In-Depth AI Insights

Does the extension of the US-China trade truce signal a shift in the Trump administration's strategy towards China, from confrontation to a more pragmatic long-term coexistence? - The 90-day extension, rather than termination, indicates that the Trump administration is balancing domestic political imperatives with global economic stability in its trade relations with China. - This 'manageable rivalry' framework could become the new normal, suggesting future trade frictions will be more strategic and less prone to outright escalation. - For investors, this implies a reduced risk of full-blown trade conflict in the short term, but structural competition will persist, necessitating vigilance on policy risks in specific technology and strategic sectors. Given the dim global economic forecasts, what are the core demands and areas of compromise for both the US and China in these trade talks? - The US's core demands likely remain focused on structural issues such as market access, intellectual property protection, and state subsidies, while also seeking trade rebalancing to appease domestic constituents. - China, in turn, is likely focused on maintaining economic growth stability, avoiding large-scale unemployment, and securing more space for technological self-sufficiency, offering limited concessions on market openness and regulatory transparency. - Both sides avoided the 'nuclear option' of a complete breakdown, indicating that pragmatic economic interests remain a key driver for dialogue, even amidst significant differences, providing some buffer for global supply chain stability.
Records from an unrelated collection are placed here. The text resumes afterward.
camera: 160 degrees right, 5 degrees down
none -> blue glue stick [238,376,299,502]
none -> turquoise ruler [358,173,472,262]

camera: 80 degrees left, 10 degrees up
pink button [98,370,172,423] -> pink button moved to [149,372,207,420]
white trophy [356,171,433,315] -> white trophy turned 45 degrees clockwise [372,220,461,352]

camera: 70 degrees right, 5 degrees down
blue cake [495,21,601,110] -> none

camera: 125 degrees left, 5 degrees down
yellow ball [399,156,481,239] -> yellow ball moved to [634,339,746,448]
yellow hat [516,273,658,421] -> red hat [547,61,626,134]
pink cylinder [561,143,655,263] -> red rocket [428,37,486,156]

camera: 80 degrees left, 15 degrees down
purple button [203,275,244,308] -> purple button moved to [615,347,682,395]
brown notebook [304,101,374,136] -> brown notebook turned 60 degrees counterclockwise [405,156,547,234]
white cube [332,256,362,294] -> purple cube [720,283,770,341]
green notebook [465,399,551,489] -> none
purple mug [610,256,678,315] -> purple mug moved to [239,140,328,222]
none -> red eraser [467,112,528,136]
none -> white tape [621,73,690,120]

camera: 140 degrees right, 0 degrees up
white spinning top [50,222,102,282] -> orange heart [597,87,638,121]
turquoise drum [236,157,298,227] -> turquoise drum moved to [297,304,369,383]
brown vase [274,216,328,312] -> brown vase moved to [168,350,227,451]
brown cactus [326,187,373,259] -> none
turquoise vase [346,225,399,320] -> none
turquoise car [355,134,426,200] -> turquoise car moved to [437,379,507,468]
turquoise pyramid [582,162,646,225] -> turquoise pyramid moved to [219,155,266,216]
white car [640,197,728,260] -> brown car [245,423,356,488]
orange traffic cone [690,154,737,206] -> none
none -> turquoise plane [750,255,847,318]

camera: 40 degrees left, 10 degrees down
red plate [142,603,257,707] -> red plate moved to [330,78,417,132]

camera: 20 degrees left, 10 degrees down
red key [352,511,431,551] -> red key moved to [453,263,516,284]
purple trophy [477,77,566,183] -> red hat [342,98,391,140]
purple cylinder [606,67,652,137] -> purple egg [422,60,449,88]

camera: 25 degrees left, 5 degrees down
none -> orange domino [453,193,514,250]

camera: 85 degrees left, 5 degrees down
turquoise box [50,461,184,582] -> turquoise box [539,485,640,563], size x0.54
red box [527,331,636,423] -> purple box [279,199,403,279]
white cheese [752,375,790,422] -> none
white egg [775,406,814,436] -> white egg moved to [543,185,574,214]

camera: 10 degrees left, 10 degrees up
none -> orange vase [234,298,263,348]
What are the potential implications of these talks for Europe, and how might Europe's role evolve in the US-China rivalry? - Europe may benefit from the de-escalation of US-China tensions, gaining greater trade and investment certainty for its businesses and avoiding increased pressure to 'choose sides.' - However, Europe could also face risks of marginalization by the US and China on specific technology standards or trade rules, particularly in emerging sectors like the digital economy and green transition. - In the long run, Europe is likely to seek to strengthen its strategic autonomy, developing independent trade and technology alliances to reduce over-reliance on either the US or China.